> [PROBLEM TO SOLVE]
Wherever a line of the records contains "accuracy", copy that line.

RECORDS SUPPLIED: Begin

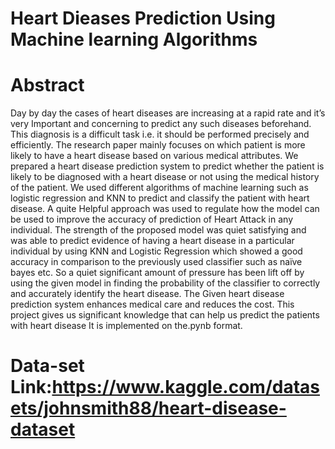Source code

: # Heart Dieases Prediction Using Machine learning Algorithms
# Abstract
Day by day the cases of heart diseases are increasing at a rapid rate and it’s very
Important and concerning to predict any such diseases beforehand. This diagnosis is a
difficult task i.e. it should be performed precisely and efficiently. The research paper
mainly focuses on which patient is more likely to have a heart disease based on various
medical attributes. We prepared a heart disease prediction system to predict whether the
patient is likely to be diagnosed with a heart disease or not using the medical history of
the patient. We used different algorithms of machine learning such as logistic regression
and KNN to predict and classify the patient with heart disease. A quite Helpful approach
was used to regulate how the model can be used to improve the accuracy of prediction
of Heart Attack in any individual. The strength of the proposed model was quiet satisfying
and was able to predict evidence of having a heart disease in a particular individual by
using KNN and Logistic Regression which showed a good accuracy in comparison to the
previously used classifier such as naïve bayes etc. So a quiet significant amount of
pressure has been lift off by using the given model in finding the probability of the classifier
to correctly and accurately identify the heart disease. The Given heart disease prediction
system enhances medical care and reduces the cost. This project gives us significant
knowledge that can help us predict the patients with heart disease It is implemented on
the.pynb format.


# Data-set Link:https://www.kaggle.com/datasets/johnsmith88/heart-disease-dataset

RECORDS SUPPLIED: End

> [REPLY TO THE TASK]
was used to regulate how the model can be used to improve the accuracy of prediction
using KNN and Logistic Regression which showed a good accuracy in comparison to the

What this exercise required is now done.